Smaller banks around the country are feeling the pinch as rising interest rates keep earnings static on loans and customers want more interest on their deposits, according to a report from The Wall Street Journal.
The Federal Reserve began raising interest rates about three years ago from almost zero, and after the financial crisis, many small and regional banks ramped up their lending with long-term and low-rate loans. Since the banks are now paying out more to their depositors, earning rates on those loans are scarcely making a profit.
These pinched institutions include 34 branches of Banc of California and its 68 percent rise in interest costs over the last year, as it paid to get more depositors. The Southern National Bancorp of Virginia is now shelling out 2.25 percent interest on some of its checking accounts, as bigger national banks pay almost 0 percent.
New York Community Bancorp is dealing with a situation where deposit costs are elevating more than the yields on loans for apartment buildings in the city.
While profit margins for lending at all sizes of banks are still rising, smaller banks’ profit margins have begun to go south. For example, one key metric that banks use to measure profit is net interest margin, which went down at almost one half of a sample of small banks from the third quarter a year before, according to an analysis.
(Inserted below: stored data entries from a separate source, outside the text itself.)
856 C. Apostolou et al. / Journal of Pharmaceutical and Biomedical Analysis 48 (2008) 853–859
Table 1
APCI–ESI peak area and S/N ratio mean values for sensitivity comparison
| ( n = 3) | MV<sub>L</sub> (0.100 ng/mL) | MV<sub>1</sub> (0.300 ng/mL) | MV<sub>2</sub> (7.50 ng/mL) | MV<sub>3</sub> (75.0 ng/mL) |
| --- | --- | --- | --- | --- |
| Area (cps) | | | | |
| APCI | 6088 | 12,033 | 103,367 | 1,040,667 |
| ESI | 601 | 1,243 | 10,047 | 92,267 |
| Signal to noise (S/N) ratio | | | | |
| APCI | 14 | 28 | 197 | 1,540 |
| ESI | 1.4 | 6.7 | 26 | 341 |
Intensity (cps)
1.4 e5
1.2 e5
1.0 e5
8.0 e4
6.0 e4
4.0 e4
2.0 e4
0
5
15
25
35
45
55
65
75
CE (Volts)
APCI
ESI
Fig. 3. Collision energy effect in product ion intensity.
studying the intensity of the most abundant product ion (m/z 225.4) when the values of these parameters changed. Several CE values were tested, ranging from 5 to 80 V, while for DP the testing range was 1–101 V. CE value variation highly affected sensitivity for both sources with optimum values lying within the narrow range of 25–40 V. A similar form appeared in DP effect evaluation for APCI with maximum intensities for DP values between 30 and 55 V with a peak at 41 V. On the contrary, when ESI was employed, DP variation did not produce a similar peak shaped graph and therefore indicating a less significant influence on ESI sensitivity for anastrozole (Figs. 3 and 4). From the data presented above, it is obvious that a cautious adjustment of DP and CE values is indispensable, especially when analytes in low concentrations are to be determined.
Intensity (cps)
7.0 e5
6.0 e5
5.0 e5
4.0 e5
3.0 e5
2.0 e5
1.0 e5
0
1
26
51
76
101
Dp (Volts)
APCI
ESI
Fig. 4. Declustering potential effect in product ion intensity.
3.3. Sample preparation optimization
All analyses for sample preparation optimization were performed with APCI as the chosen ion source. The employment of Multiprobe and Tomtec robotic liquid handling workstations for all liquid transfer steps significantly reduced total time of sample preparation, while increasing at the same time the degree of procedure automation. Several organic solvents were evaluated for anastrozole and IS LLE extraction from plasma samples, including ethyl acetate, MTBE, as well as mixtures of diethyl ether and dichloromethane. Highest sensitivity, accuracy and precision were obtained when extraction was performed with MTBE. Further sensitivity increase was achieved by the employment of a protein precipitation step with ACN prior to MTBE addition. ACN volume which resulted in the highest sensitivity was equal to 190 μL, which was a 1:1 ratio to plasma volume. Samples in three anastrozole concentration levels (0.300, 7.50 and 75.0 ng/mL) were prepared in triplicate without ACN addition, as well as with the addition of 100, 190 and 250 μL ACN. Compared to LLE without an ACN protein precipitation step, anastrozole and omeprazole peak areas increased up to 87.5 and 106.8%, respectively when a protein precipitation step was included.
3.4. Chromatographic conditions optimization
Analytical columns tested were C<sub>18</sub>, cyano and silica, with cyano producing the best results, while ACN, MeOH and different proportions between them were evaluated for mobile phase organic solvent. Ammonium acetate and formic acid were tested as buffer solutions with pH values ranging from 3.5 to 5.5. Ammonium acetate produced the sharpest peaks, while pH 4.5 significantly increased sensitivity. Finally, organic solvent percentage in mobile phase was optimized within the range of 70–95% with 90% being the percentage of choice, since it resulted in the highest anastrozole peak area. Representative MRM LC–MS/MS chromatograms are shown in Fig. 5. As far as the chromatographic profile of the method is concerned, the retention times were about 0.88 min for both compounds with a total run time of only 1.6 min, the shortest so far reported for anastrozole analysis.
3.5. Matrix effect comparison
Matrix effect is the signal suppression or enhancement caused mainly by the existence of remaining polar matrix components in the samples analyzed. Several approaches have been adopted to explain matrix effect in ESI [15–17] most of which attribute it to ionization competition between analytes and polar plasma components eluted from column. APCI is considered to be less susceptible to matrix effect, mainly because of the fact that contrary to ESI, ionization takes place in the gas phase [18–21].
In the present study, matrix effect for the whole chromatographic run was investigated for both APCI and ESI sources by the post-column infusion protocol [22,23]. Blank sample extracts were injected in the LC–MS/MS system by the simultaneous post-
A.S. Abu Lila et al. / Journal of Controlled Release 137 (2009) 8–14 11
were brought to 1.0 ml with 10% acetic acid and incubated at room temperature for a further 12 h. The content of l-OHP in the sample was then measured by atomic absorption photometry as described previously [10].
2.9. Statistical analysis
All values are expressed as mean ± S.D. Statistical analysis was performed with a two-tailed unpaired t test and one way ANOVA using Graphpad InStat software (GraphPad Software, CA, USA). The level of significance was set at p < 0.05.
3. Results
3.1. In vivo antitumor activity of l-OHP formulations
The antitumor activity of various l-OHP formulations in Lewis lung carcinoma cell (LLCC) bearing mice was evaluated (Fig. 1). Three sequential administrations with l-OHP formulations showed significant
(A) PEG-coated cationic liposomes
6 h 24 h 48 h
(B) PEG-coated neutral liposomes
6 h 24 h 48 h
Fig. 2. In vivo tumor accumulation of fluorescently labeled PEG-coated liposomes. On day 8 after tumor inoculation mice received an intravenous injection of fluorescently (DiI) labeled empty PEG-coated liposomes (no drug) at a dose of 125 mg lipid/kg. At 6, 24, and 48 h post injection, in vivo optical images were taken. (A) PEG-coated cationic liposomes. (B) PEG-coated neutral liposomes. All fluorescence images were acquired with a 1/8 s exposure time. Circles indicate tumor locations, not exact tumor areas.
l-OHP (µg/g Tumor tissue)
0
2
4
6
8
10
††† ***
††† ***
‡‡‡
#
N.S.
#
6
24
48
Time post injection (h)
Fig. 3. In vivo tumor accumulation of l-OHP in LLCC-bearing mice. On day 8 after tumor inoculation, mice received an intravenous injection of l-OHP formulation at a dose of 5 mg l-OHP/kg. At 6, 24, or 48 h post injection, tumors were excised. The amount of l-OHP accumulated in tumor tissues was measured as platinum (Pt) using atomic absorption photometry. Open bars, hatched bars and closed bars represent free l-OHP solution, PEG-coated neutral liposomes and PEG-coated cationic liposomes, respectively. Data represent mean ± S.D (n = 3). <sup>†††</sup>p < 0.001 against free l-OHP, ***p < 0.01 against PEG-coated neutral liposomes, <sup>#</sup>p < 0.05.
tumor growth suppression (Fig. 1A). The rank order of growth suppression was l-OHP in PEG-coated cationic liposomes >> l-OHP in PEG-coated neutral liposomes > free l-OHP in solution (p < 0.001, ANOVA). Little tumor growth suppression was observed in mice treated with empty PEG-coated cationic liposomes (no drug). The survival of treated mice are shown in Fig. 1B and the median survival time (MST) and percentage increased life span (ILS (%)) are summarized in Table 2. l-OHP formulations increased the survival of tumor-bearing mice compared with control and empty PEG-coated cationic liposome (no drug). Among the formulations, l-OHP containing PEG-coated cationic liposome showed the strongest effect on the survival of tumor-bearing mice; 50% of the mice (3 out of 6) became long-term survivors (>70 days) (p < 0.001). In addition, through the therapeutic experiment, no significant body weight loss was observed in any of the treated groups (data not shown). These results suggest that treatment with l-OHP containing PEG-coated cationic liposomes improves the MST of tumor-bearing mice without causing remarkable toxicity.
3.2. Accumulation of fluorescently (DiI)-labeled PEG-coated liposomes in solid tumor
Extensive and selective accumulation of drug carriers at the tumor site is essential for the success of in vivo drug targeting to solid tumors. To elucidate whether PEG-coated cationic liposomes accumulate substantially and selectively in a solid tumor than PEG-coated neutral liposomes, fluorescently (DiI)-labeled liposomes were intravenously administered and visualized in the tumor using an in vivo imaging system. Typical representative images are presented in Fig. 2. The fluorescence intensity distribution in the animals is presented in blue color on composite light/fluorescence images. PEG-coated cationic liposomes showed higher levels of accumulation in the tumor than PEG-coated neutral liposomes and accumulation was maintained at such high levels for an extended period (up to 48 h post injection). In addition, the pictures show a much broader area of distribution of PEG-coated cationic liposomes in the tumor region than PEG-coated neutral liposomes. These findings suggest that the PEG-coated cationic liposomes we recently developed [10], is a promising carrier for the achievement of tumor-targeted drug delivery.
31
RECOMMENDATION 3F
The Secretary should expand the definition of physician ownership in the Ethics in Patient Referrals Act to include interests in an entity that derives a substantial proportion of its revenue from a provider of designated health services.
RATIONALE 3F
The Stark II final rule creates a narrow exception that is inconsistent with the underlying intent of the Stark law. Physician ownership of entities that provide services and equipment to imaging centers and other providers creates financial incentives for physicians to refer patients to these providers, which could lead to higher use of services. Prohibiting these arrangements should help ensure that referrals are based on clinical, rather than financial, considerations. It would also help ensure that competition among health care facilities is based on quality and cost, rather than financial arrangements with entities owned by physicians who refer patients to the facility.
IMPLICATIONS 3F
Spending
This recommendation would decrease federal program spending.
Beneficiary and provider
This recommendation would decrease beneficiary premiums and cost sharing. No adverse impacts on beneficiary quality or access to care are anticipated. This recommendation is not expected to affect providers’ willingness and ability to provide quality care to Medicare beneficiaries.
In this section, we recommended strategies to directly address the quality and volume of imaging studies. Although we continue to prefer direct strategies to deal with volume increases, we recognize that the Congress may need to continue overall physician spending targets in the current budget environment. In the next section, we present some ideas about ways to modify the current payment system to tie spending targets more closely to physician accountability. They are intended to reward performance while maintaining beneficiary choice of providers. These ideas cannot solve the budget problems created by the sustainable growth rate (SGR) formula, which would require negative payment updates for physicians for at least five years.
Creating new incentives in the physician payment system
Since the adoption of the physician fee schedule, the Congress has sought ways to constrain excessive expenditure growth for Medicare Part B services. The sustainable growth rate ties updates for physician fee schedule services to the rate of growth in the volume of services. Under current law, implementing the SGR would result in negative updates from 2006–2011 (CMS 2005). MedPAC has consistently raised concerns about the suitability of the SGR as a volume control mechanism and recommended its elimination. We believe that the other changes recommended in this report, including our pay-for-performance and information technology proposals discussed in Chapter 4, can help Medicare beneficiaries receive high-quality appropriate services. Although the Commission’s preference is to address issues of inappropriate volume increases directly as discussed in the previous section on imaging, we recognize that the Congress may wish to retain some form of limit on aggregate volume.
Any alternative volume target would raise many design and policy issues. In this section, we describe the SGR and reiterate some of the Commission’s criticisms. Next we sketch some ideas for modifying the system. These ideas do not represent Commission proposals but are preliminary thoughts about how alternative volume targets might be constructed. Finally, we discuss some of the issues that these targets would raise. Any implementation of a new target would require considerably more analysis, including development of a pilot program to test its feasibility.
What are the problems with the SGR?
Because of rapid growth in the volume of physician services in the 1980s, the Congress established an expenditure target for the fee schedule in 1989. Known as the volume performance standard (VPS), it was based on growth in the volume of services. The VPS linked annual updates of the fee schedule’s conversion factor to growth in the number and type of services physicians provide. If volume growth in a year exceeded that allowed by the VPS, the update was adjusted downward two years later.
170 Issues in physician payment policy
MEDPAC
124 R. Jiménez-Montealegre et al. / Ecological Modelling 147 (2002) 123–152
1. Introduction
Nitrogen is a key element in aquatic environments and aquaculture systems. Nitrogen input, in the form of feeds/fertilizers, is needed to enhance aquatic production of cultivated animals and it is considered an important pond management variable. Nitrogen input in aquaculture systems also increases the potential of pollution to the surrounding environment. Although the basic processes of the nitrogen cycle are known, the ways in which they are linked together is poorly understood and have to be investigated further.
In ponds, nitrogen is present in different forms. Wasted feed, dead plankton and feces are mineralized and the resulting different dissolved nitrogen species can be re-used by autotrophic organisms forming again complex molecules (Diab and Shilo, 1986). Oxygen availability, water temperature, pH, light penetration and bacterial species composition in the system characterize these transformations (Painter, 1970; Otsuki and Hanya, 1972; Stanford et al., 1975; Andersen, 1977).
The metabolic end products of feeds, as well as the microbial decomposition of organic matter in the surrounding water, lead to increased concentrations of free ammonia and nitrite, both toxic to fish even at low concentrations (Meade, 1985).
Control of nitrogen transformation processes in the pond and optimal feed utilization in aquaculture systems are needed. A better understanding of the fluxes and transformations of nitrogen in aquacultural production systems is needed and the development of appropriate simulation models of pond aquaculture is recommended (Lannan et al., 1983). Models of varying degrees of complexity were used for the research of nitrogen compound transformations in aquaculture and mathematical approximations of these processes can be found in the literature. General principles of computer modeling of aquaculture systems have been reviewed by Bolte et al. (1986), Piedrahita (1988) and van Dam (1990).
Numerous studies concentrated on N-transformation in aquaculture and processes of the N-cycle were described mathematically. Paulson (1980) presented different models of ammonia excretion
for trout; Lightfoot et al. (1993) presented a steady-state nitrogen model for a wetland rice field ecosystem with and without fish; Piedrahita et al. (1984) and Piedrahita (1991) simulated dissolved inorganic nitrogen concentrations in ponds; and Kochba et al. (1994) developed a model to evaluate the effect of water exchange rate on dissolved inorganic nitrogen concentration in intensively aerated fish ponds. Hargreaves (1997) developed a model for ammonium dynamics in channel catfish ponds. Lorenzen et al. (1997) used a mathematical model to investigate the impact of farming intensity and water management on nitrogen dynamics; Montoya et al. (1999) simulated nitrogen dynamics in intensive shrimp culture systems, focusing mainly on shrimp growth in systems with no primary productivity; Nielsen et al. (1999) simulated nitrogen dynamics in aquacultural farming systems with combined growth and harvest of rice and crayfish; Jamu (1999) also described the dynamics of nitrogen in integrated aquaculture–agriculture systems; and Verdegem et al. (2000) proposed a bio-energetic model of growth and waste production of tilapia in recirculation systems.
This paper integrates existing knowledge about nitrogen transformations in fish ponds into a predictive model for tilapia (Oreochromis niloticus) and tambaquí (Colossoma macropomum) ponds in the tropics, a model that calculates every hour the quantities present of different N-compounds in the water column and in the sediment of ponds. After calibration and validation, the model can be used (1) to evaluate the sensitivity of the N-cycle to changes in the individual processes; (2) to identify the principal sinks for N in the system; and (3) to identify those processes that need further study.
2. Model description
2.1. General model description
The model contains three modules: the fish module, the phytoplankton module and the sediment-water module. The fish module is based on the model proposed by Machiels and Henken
These happenings are indicative of the growing chasm between smaller and larger banks. Many large banks spend millions on new technology, like mobile apps, to keep customers without paying increasing rates.
Smaller banks, however, face a more urgent need to increase deposit rates. They use more of their deposits for loans, and customer loss could affect a bank’s ability to frugally fund lending. Also, depositors at smaller banks tend to lean toward business accounts and customers with certificates of deposits – groups that have a tendency to watch rates closely.
Back when rates were closer to zero, small banks would use interest-free deposits to grow loans, in many cases in the area of commercial real estate. The result of that, though, was a record amount of loans with low, fixed rates for extended periods. The Fed raising rates has jeopardized that practice.